**Task goal**
The records below are to be restated word for word, with every picture left out.

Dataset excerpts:

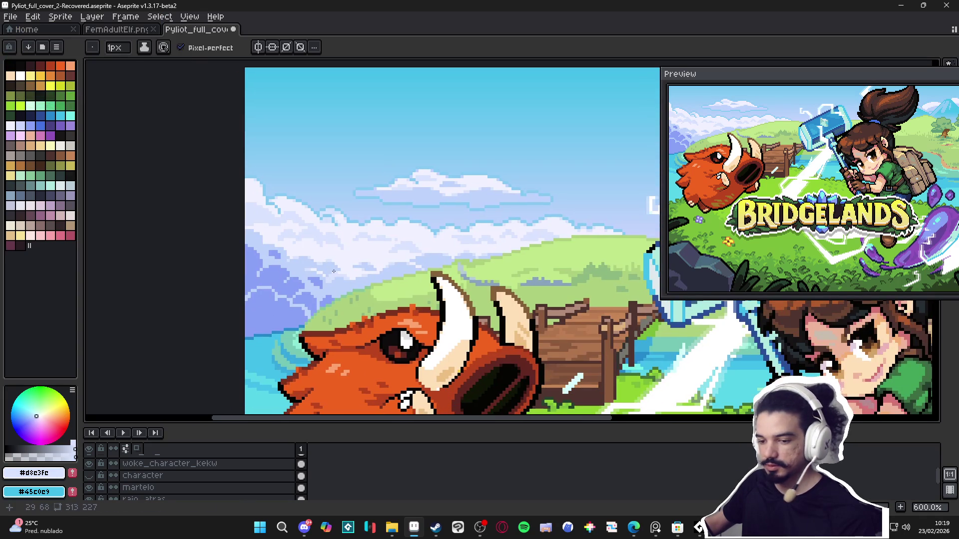
scroll(335, 285, "down", 2)
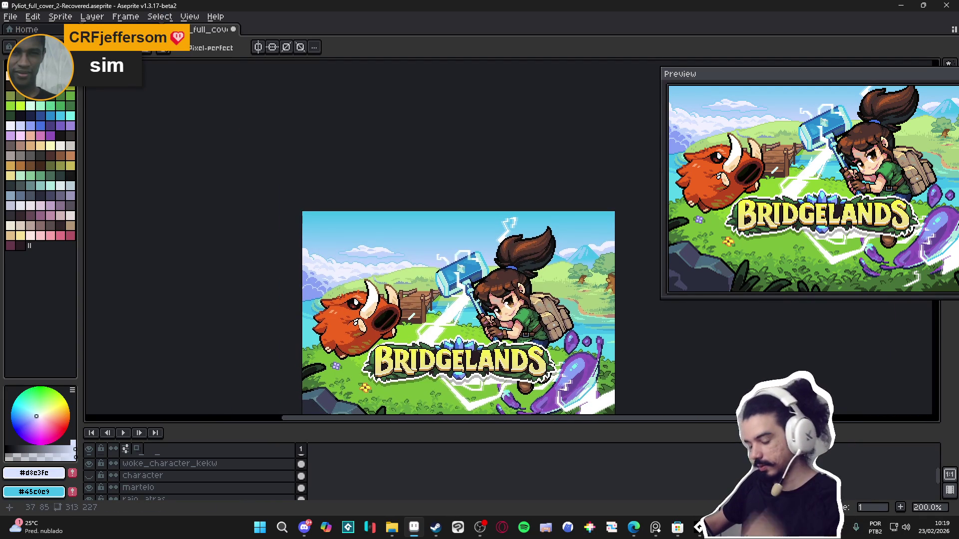
- Lower the timeline panel a little, save the cover again, and switch to the Move tool (V)
key("ctrl+s")
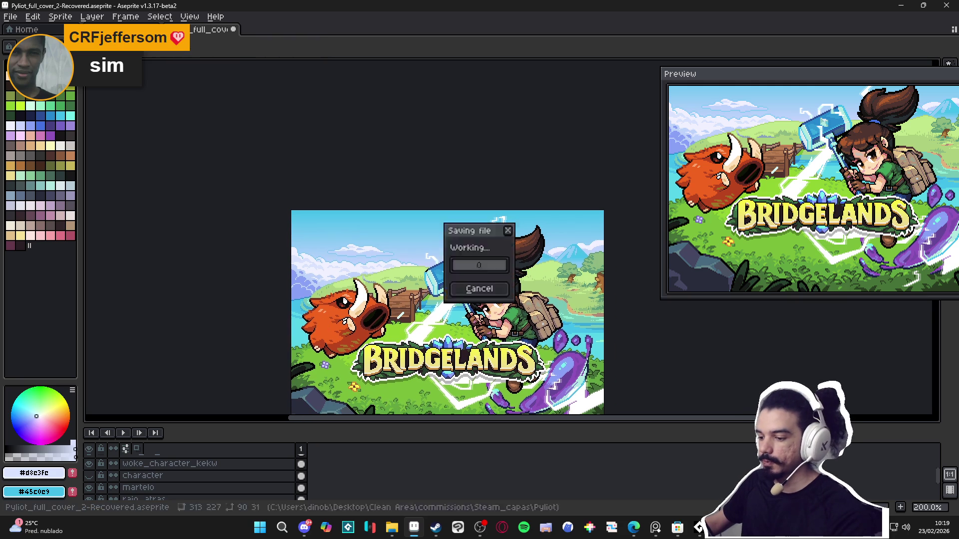
scroll(302, 283, "right", 2)
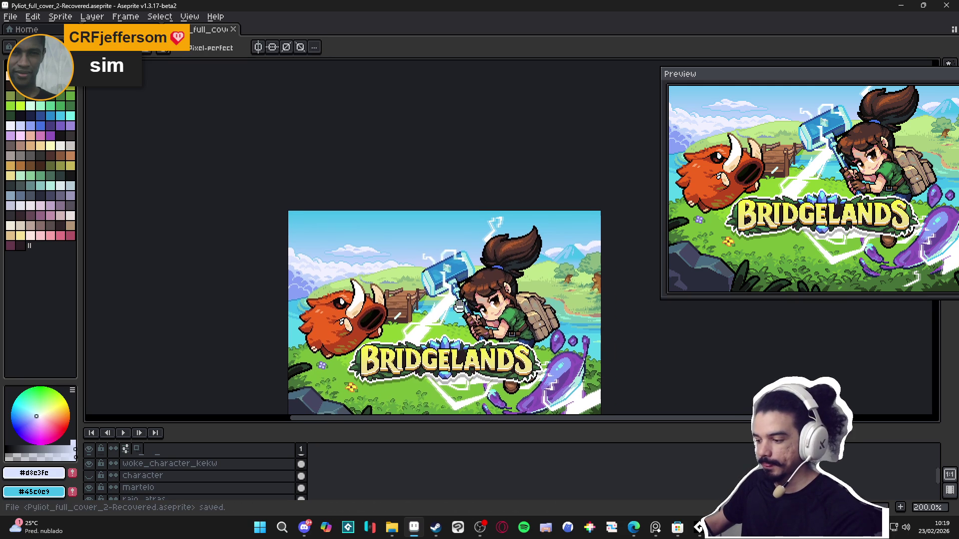
scroll(400, 280, "up", 1)
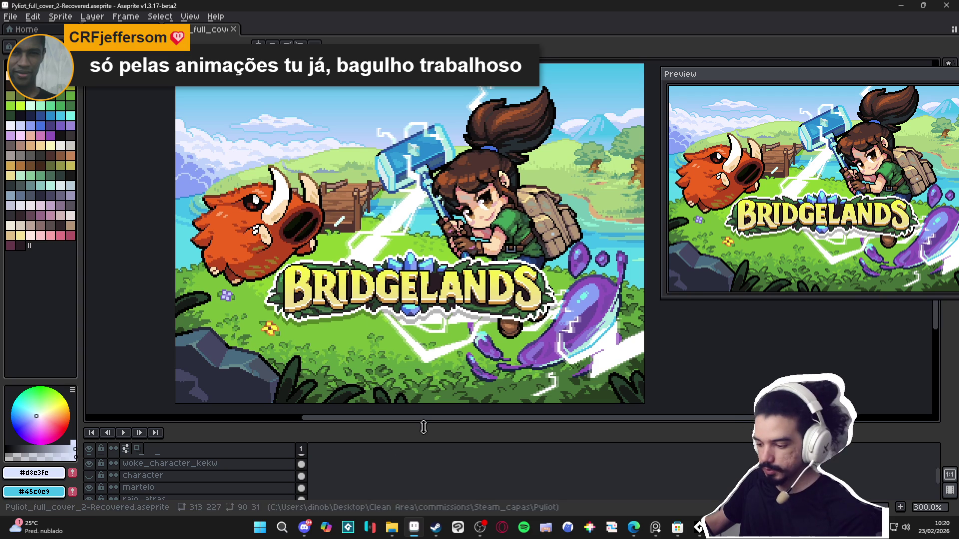
left_click_drag(423, 424, 423, 433)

**Answer section**
scroll(335, 285, "down", 2)
- Lower the timeline panel a little, save the cover again, and switch to the Move tool (V)
key("ctrl+s")
scroll(302, 283, "right", 2)
scroll(400, 280, "up", 1)
left_click_drag(423, 424, 423, 433)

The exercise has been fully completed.